• [What is needed]:
Across the data, every line with the word "Holmvägen" counts once; state the total alone.

• [Excerpted records]:
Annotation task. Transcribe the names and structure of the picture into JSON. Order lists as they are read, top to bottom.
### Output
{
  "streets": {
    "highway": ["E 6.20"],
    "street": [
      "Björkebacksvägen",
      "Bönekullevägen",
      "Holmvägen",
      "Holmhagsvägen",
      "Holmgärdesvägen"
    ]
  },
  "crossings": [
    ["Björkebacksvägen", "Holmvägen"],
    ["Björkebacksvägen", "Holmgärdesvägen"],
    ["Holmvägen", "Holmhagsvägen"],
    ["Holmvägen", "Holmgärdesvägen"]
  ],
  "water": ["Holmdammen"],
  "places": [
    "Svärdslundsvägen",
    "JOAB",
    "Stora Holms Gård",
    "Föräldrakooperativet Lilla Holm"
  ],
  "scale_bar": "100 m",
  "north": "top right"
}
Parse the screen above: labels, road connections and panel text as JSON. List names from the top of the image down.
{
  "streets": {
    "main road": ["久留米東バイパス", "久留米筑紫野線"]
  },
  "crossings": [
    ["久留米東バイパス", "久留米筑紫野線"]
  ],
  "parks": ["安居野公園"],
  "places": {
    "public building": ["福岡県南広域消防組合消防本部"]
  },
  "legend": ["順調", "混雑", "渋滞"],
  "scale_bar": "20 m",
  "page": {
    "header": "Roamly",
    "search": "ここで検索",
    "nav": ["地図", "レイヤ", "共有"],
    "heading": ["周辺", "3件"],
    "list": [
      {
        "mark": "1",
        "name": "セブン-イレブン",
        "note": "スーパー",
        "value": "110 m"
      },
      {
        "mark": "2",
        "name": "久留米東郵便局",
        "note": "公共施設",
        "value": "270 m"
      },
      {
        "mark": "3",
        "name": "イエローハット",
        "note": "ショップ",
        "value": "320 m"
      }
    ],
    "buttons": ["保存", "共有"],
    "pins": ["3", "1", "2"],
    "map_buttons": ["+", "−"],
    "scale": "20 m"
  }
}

• [Response]:
4